*Task 1*:
Can you write out everything in the blog post from "The wall has" down to "they get it.", swapping "peers" for "classmates"?
*Task 2*:
In the blog post, what is the name of the blog where students are encouraged to share their writing?

*Quoted passage*:
+===+

Tag Archives: feedback

The wall has ears. When your students get it and start talking from the heart.

Just when you think you’ve been talking to the wall, you realise unexpectedly that some of your students have been listening when they suddenly start speaking from the heart to their peers and you realise that they get it.

I coordinate the co-curricular group, Competition Writing. I’ve blogged before about this group I inherited along with the title that didn’t sit right for me from the outset. Three and a half years later and the title remains but the philosophy of the group is changing before my eyes. I’ve been talking to my students about the passion for writing and learning community which is what I hope will become the focus of the group despite the title, but talking at students and becoming as a group are two different things.

The co-curricular groups are designed as an opportunity for students to take on leadership roles, and this is one of the reasons why it’s taken so long to get to this point – the start of a more democratic learning community. Students stepping up to the role of captain must have some sort of idea of what behaviour a leader exhibits, and the leaders in my time have been an assortment of personalities but with one thing in common: taking up all or most of the hour-long session with talking AT the students. They feel that they have to step up as experts and relay their ‘expertise’ to the students in a lecture style. Some have used the screen for powerpoint and occasionally videos (spoken poetry) but it’s interesting what their perception of teaching is – and how this implies that their experience as students has been as passive listeners, being taught to.

My library roster has not always allowed me to be present at these meetings (yeah, right? but this year is different) but occasionally I have snuck in and attempted to have a word to the group.  My main objective has initially been to encourage students to share their writing in our blog, Unicorn Express, and I’ve spoken to them about the authentic reading audience – the fact that their writing is published and read by a global audience, not only read by their teacher; the opening up of constructive feedback and response by any reader – all the things that I think transform the act of writing from a prescribed thing to a real thing and which must affect the way writers feel. Yes, students write to improve writing skills and for a good mark, but more than that, everyone surely wants some kind of confirmation, something that affirms their ‘soul’ (and I feel entitled to use this word after reading bell hooks).  All learning surely exists in a space where our whole person relates to others in a holistic way, not just the intellectual side of ourselves, not just the grammatical or stylistic side of ourselves  as writers.

Last year our Writing Competition (always feel I use this word facetiously) leader did a great job running regular fortnightly meetings, with the energy of a confident extrovert. I’m grateful for that, but still I noticed that the students were sitting silently and listening for most of the session. Writing mainly took place outside the meeting. We also have a Facebook group which I created for communication but also in the hope of creating a space for sharing articles and interesting bits of information, ie. learning outside the meeting time.  It’s been a place where I do all the sharing but at least I can see how many students ‘read’ the posts. Despite my constant encouragement, none of the students have inhabited this space as their own, and I’ve been stuck between thinking I should stop posting and thinking that if I did the space would die.

+===+

*Data provided*:

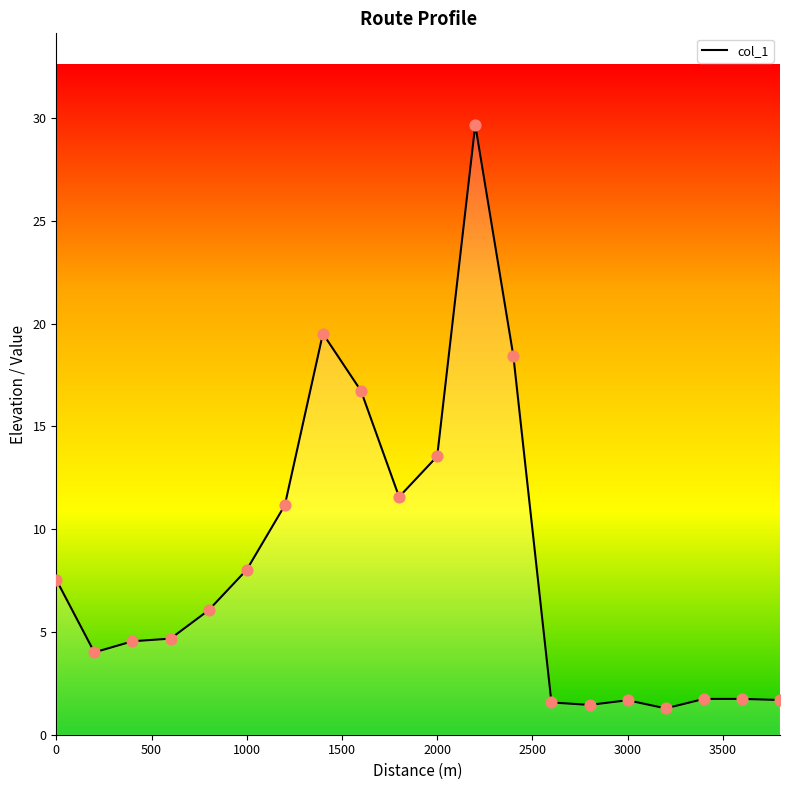

What is the minimum value shown in the chart?

1.3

+===+

*Response area 1*:
The wall has ears. When your students get it and start talking from the heart.

Just when you think you’ve been talking to the wall, you realise unexpectedly that some of your students have been listening when they suddenly start speaking from the heart to their classmates and you realise that they get it.

*Response area 2*:
Unicorn Express